VON DER SUCHE NACH DEM GLÜCK: IM GESPRÄCH MIT DEM »VETTER AUS DINGSDA«-TEAM

»Vor fast 100 Jahren wurde Eduard Künnekes Operette »Der Vetter aus Dingsda« in Berlin uraufgeführt. Jetzt hat man das Erfolgsstück von 1921 am Theater Ulm aus der Ecke vermeintlicher Angestaubtheit geholt und in einer modern aufpolierten Inszenierung von Christian Poewe auf den Spielplan gesetzt. Und siehe da: Der langjährige Dauerbrenner mit seinen zahlreichen Ohrwürmern lässt sich auch heute noch in vollen Zügen genießen, wenn er musikalisch und szenisch so brillant dargeboten wird wie hier.« schrieb Werner M. Grimmel in der Schwäbischen Zeitung nach dem Premierenbesuch.

◆ **AUSGEWÄHLTE DATENSÄTZE**:
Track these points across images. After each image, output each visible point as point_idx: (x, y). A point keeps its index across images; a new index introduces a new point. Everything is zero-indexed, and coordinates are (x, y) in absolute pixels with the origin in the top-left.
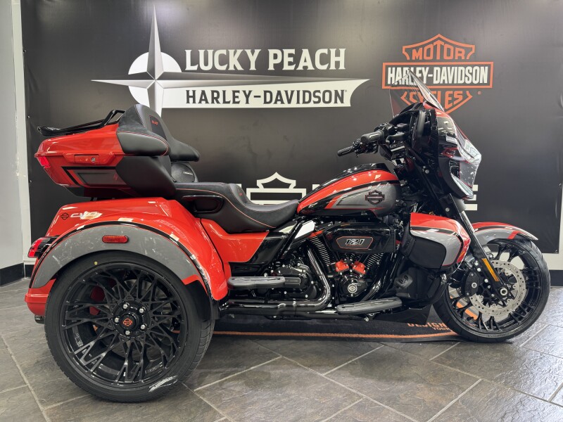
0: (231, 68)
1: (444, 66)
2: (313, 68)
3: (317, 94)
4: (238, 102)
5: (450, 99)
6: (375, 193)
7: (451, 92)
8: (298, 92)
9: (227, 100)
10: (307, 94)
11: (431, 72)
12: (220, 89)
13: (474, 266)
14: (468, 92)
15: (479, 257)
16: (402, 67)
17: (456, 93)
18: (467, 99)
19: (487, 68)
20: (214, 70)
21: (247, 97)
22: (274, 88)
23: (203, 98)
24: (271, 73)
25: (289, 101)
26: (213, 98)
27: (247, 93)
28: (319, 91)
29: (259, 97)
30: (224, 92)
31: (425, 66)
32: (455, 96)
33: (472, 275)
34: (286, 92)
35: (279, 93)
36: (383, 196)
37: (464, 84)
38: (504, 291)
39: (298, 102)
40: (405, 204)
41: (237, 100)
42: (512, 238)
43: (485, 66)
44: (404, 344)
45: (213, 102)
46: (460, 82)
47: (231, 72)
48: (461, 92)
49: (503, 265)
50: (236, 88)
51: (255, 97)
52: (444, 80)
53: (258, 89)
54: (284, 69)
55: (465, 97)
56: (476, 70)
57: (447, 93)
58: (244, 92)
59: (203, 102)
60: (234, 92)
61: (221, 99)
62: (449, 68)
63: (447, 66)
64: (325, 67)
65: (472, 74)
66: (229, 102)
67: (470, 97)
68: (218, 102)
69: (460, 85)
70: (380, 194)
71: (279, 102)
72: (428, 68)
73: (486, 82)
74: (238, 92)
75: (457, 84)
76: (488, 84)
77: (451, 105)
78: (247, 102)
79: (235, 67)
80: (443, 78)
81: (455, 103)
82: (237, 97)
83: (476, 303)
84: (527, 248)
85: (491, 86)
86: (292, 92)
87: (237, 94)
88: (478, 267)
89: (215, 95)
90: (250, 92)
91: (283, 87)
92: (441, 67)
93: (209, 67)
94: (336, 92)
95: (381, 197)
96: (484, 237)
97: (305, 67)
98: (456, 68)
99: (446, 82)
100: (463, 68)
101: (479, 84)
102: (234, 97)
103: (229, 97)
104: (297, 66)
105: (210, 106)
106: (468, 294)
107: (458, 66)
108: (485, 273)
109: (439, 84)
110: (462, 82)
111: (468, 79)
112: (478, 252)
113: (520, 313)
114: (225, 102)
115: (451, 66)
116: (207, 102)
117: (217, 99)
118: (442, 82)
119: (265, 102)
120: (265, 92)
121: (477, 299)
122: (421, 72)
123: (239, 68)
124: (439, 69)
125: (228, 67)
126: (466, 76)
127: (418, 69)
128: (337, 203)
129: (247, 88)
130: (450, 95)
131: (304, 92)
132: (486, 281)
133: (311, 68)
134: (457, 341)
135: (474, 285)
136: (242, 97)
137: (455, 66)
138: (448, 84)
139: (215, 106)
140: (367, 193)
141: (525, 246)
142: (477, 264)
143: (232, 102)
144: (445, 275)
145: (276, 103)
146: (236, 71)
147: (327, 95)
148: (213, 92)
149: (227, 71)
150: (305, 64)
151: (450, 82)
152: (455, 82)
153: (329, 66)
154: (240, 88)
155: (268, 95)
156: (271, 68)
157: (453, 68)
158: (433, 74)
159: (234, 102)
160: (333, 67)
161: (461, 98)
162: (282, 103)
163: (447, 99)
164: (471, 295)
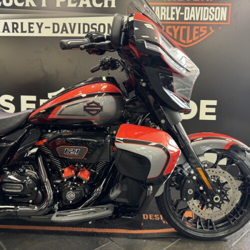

==

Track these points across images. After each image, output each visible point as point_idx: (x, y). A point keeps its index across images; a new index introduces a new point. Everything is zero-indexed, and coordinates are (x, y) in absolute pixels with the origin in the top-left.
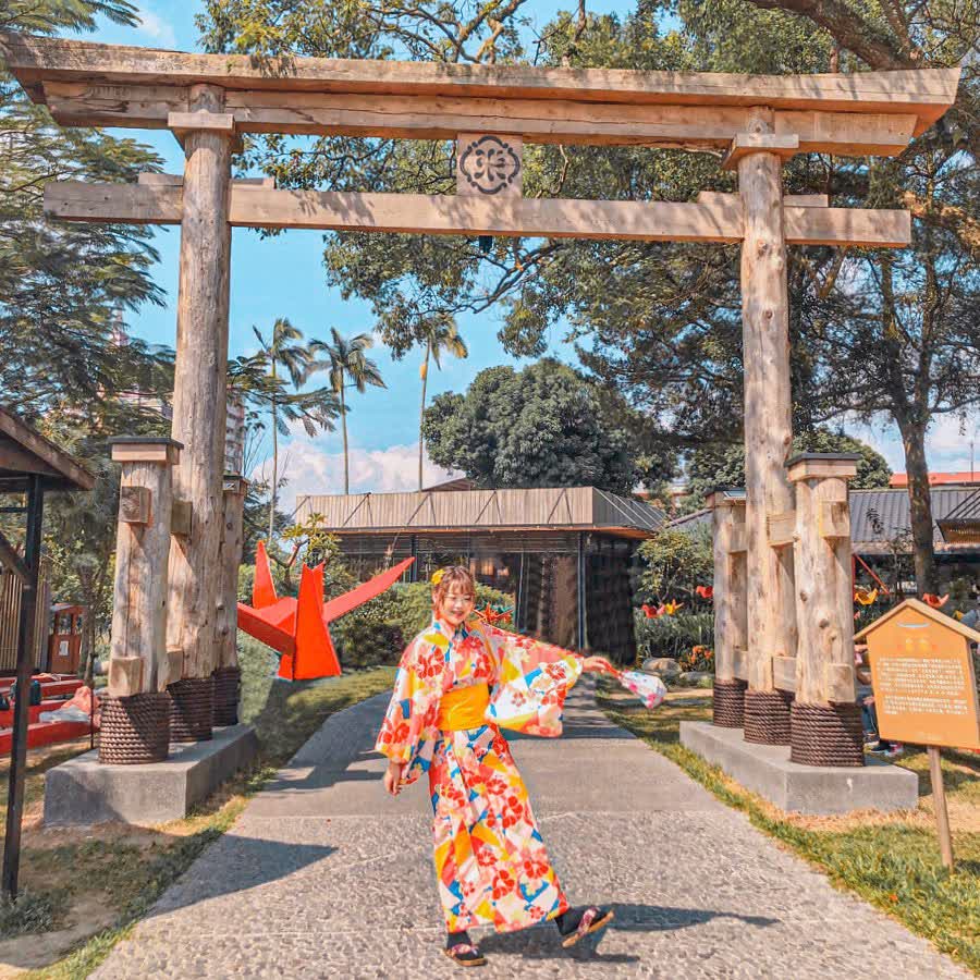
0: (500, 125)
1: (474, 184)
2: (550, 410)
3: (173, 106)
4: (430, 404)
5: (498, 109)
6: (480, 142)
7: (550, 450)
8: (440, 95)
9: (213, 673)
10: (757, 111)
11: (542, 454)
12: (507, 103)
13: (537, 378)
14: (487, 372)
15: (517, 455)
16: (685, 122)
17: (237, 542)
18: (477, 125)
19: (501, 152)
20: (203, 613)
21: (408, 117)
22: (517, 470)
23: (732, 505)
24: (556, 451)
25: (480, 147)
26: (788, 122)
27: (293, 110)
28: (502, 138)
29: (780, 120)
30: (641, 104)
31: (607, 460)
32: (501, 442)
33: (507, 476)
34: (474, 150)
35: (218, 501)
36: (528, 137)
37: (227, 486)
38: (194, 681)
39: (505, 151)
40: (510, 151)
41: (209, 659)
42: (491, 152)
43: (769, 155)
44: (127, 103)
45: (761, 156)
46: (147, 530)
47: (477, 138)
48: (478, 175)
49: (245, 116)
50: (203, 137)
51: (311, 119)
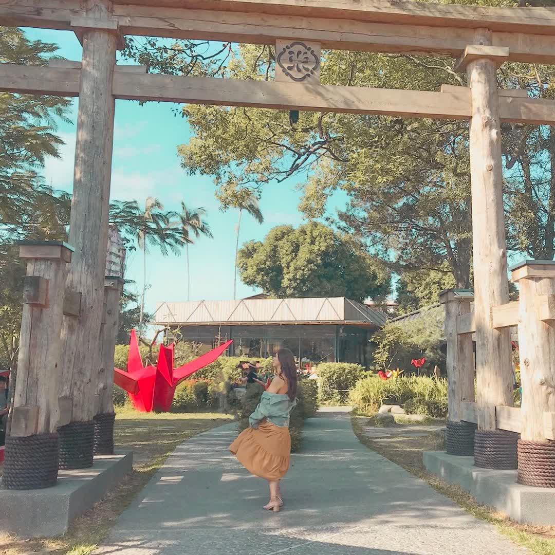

◆ **ANFORDERUNGEN DER ÜBUNG**:
• a. Beantworten Sie anhand des Textausschnitts folgende Fragen:
(i) In welcher Stadt wurde »Der Vetter aus Dingsda« uraufgeführt?
(ii) Von wem stammt die Inszenierung am Theater Ulm?
(iii) In welcher Zeitung schrieb Werner M. Grimmel über den Premierenbesuch?
• b. Geben Sie den Textausschnitt von „VON DER SUCHE“ bis einschließlich „nach dem Premierenbesuch.“ erneut wieder und tauschen Sie dabei „Ohrwürmern“ gegen „Melodien“ aus.

◆ **ERWARTETE ANTWORTEN**:
• a.
(i) In Berlin.
(ii) Von Christian Poewe.
(iii) In der Schwäbischen Zeitung.

• b.
VON DER SUCHE NACH DEM GLÜCK: IM GESPRÄCH MIT DEM »VETTER AUS DINGSDA«-TEAM

»Vor fast 100 Jahren wurde Eduard Künnekes Operette »Der Vetter aus Dingsda« in Berlin uraufgeführt. Jetzt hat man das Erfolgsstück von 1921 am Theater Ulm aus der Ecke vermeintlicher Angestaubtheit geholt und in einer modern aufpolierten Inszenierung von Christian Poewe auf den Spielplan gesetzt. Und siehe da: Der langjährige Dauerbrenner mit seinen zahlreichen Melodien lässt sich auch heute noch in vollen Zügen genießen, wenn er musikalisch und szenisch so brillant dargeboten wird wie hier.« schrieb Werner M. Grimmel in der Schwäbischen Zeitung nach dem Premierenbesuch.